YOUR ASSIGNMENT: For this exercise, transcribe every line of the material exactly and skip the pictures.

DATA TO USE:
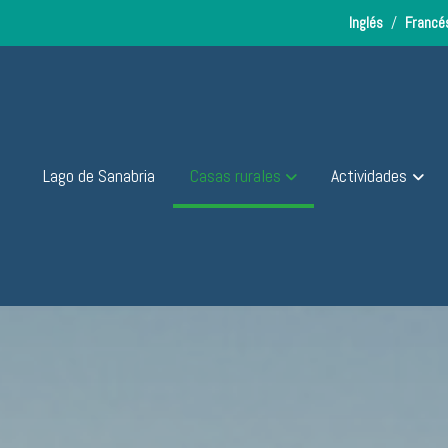
s
Inglés
/
Franc
Lago de Sanabria
Casas rurales
Actividades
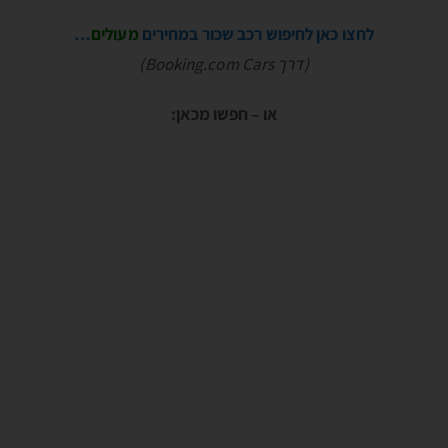
לחצו כאן לחיפוש רכב שכור במחירים
מעולים
…
(דרך Booking.com Cars)
או – חפשו מכאן:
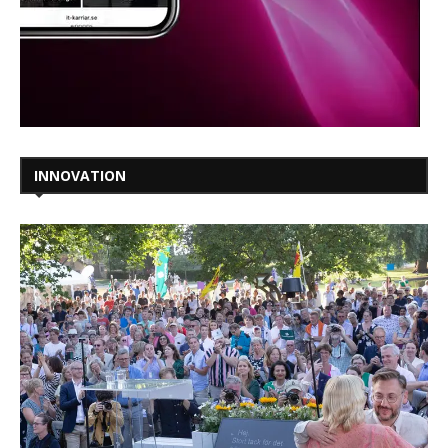
INNOVATION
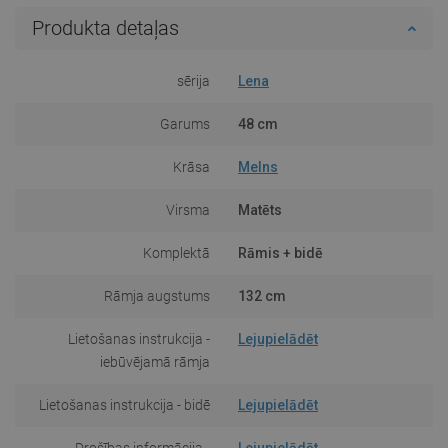
Produkta detaļas
sērija
Lena
Garums
48 cm
Krāsa
Melns
Virsma
Matēts
Komplektā
Rāmis + bidē
Rāmja augstums
132 cm
Lietošanas instrukcija -
Lejupielādēt
iebūvējamā rāmja
Lietošanas instrukcija - bidē
Lejupielādēt
Drošības informācija -
Lejupielādēt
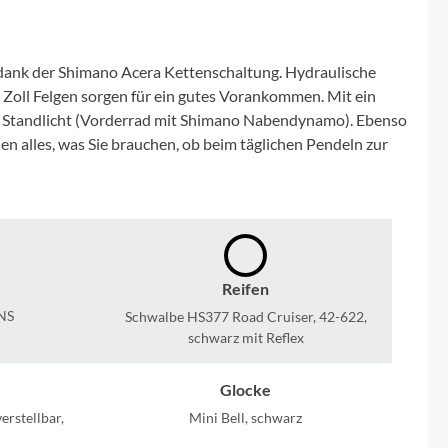
Micro
NC-17
 dank der Shimano Acera Kettenschaltung. Hydraulische
Zoll Felgen sorgen für ein gutes Vorankommen. Mit ein
Pegasus
it Standlicht (Vorderrad mit Shimano Nabendynamo). Ebenso
en alles, was Sie brauchen, ob beim täglichen Pendeln zur
Powerbar
Racktime
RIESE & MÜLLER
Reifen
NS
Schwalbe HS377 Road Cruiser, 42-622,
ROTWILD Bikes
schwarz mit Reflex
Glocke
Scott
rstellbar,
Mini Bell, schwarz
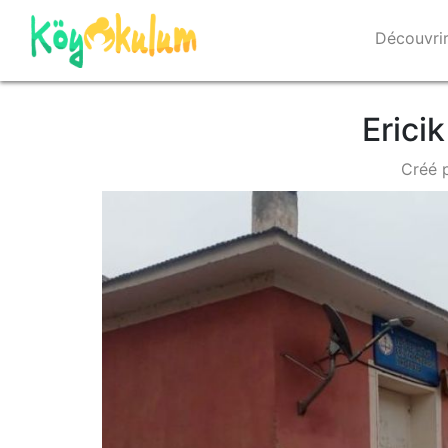
Découvri
Erici
Créé 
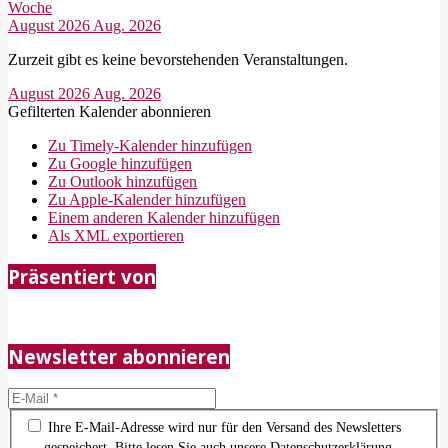
Woche
August 2026
Aug. 2026
Zurzeit gibt es keine bevorstehenden Veranstaltungen.
August 2026
Aug. 2026
Gefilterten Kalender abonnieren
Zu Timely-Kalender hinzufügen
Zu Google hinzufügen
Zu Outlook hinzufügen
Zu Apple-Kalender hinzufügen
Einem anderen Kalender hinzufügen
Als XML exportieren
2018-
Präsentiert von
05-
21
Newsletter abonnieren
Ihre E-Mail-Adresse wird nur für den Versand des Newsletters
gespeichert. Bitte lesen Sie auch unsere Datenschutzerklärung.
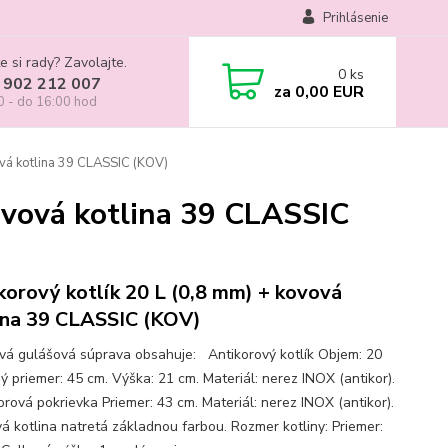
Prihlásenie
e si rady? Zavolajte.
0
ks
 902 212 007
za
0,00 EUR
0 - do 16:00 hod
ová kotlina 39 CLASSIC (KOV)
ovová kotlina 39 CLASSIC
korový kotlík 20 L (0,8 mm) + kovová
ina 39 CLASSIC (KOV)
ová gulášová súprava obsahuje: Antikorový kotlík Objem: 20
ý priemer: 45 cm. Výška: 21 cm. Materiál: nerez INOX (antikor).
rová pokrievka Priemer: 43 cm. Materiál: nerez INOX (antikor).
 kotlina natretá základnou farbou. Rozmer kotliny: Priemer:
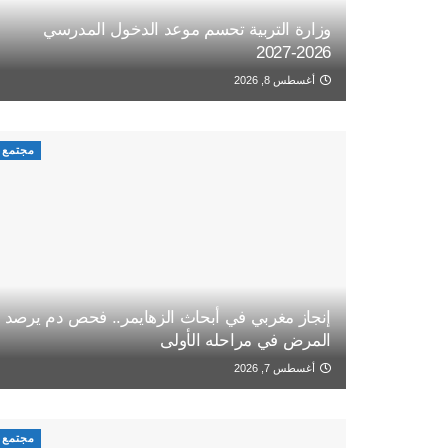
وزارة التربية تحسم موعد الدخول المدرسي
2026-2027
أغسطس 8, 2026
مجتمع
إنجاز مغربي في أبحاث الزهايمر.. فحص دم يرصد
المرض في مراحله الأولى
أغسطس 7, 2026
مجتمع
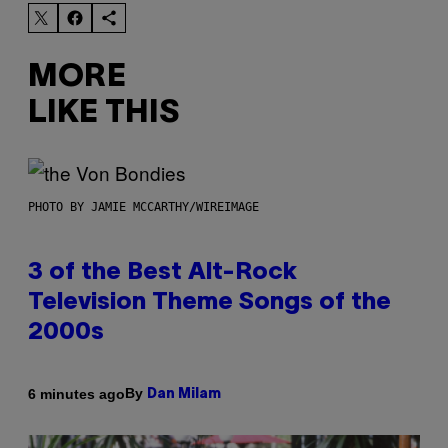
MORE
LIKE THIS
PHOTO BY JAMIE MCCARTHY/WIREIMAGE
3 of the Best Alt-Rock
Television Theme Songs of the
2000s
By
6 minutes ago
Dan Milam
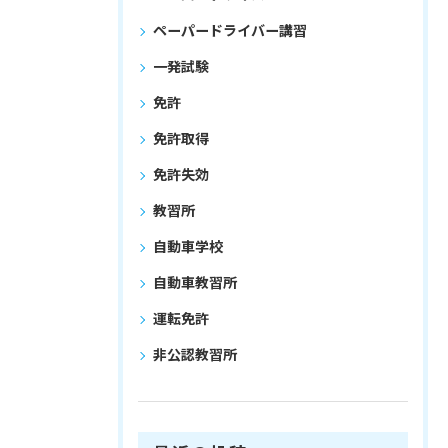
ペーパードライバー講習
一発試験
免許
免許取得
免許失効
教習所
自動車学校
自動車教習所
運転免許
非公認教習所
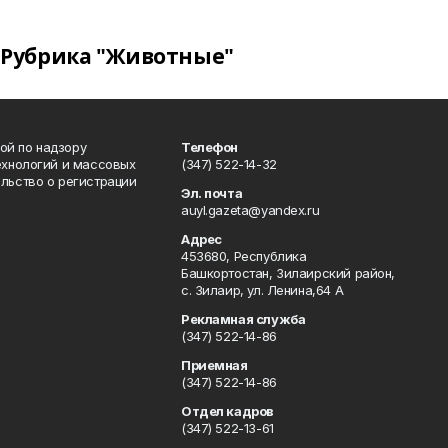
Рубрика "Животные"
ой по надзору
Телефон
ехнологий и массовых
(347) 522-14-32
льство о регистрации
Эл. почта
auyl.gazeta@yandex.ru
Адрес
453680, Республика
Башкортостан, Зилаирский район,
с. Зилаир, ул. Ленина,64 А
Рекламная служба
(347) 522-14-86
Приемная
(347) 522-14-86
Отдел кадров
(347) 522-13-61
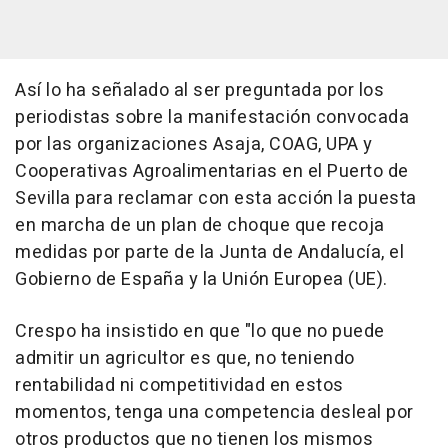
Así lo ha señalado al ser preguntada por los
periodistas sobre la manifestación convocada
por las organizaciones Asaja, COAG, UPA y
Cooperativas Agroalimentarias en el Puerto de
Sevilla para reclamar con esta acción la puesta
en marcha de un plan de choque que recoja
medidas por parte de la Junta de Andalucía, el
Gobierno de España y la Unión Europea (UE).
Crespo ha insistido en que "lo que no puede
admitir un agricultor es que, no teniendo
rentabilidad ni competitividad en estos
momentos, tenga una competencia desleal por
otros productos que no tienen los mismos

EXERCISE OUTPUT:
s
Inglés
/
Franc
Lago de Sanabria
Casas rurales
Actividades
לחצו כאן לחיפוש רכב שכור במחירים
מעולים
…
(דרך Booking.com Cars)
או – חפשו מכאן:
INNOVATION
Produkta detaļas
sērija
Lena
Garums
48 cm
Krāsa
Melns
Virsma
Matēts
Komplektā
Rāmis + bidē
Rāmja augstums
132 cm
Lietošanas instrukcija -
Lejupielādēt
iebūvējamā rāmja
Lietošanas instrukcija - bidē
Lejupielādēt
Drošības informācija -
Lejupielādēt
Micro
NC-17
 dank der Shimano Acera Kettenschaltung. Hydraulische
Zoll Felgen sorgen für ein gutes Vorankommen. Mit ein
Pegasus
it Standlicht (Vorderrad mit Shimano Nabendynamo). Ebenso
en alles, was Sie brauchen, ob beim täglichen Pendeln zur
Powerbar
Racktime
RIESE & MÜLLER
Reifen
NS
Schwalbe HS377 Road Cruiser, 42-622,
ROTWILD Bikes
schwarz mit Reflex
Glocke
Scott
rstellbar,
Mini Bell, schwarz
Découvri
Erici
Créé 
Woche
August 2026
Aug. 2026
Zurzeit gibt es keine bevorstehenden Veranstaltungen.
August 2026
Aug. 2026
Gefilterten Kalender abonnieren
Zu Timely-Kalender hinzufügen
Zu Google hinzufügen
Zu Outlook hinzufügen
Zu Apple-Kalender hinzufügen
Einem anderen Kalender hinzufügen
Als XML exportieren
2018-
Präsentiert von
05-
21
Newsletter abonnieren
Ihre E-Mail-Adresse wird nur für den Versand des Newsletters
gespeichert. Bitte lesen Sie auch unsere Datenschutzerklärung.
Prihlásenie
e si rady? Zavolajte.
0
ks
 902 212 007
za
0,00 EUR
0 - do 16:00 hod
ová kotlina 39 CLASSIC (KOV)
ovová kotlina 39 CLASSIC
korový kotlík 20 L (0,8 mm) + kovová
ina 39 CLASSIC (KOV)
ová gulášová súprava obsahuje: Antikorový kotlík Objem: 20
ý priemer: 45 cm. Výška: 21 cm. Materiál: nerez INOX (antikor).
rová pokrievka Priemer: 43 cm. Materiál: nerez INOX (antikor).
 kotlina natretá základnou farbou. Rozmer kotliny: Priemer:
وزارة التربية تحسم موعد الدخول المدرسي
2026-2027
أغسطس 8, 2026
مجتمع
إنجاز مغربي في أبحاث الزهايمر.. فحص دم يرصد
المرض في مراحله الأولى
أغسطس 7, 2026
مجتمع
MORE
LIKE THIS
PHOTO BY JAMIE MCCARTHY/WIREIMAGE
3 of the Best Alt-Rock
Television Theme Songs of the
2000s
By
6 minutes ago
Dan Milam
ペーパードライバー講習
一発試験
免許
免許取得
免許失効
教習所
自動車学校
自動車教習所
運転免許
非公認教習所
Рубрика "Животные"
ой по надзору
Телефон
ехнологий и массовых
(347) 522-14-32
льство о регистрации
Эл. почта
auyl.gazeta@yandex.ru
Адрес
453680, Республика
Башкортостан, Зилаирский район,
с. Зилаир, ул. Ленина,64 А
Рекламная служба
(347) 522-14-86
Приемная
(347) 522-14-86
Отдел кадров
(347) 522-13-61
Así lo ha señalado al ser preguntada por los
periodistas sobre la manifestación convocada
por las organizaciones Asaja, COAG, UPA y
Cooperativas Agroalimentarias en el Puerto de
Sevilla para reclamar con esta acción la puesta
en marcha de un plan de choque que recoja
medidas por parte de la Junta de Andalucía, el
Gobierno de España y la Unión Europea (UE).
Crespo ha insistido en que "lo que no puede
admitir un agricultor es que, no teniendo
rentabilidad ni competitividad en estos
momentos, tenga una competencia desleal por
otros productos que no tienen los mismos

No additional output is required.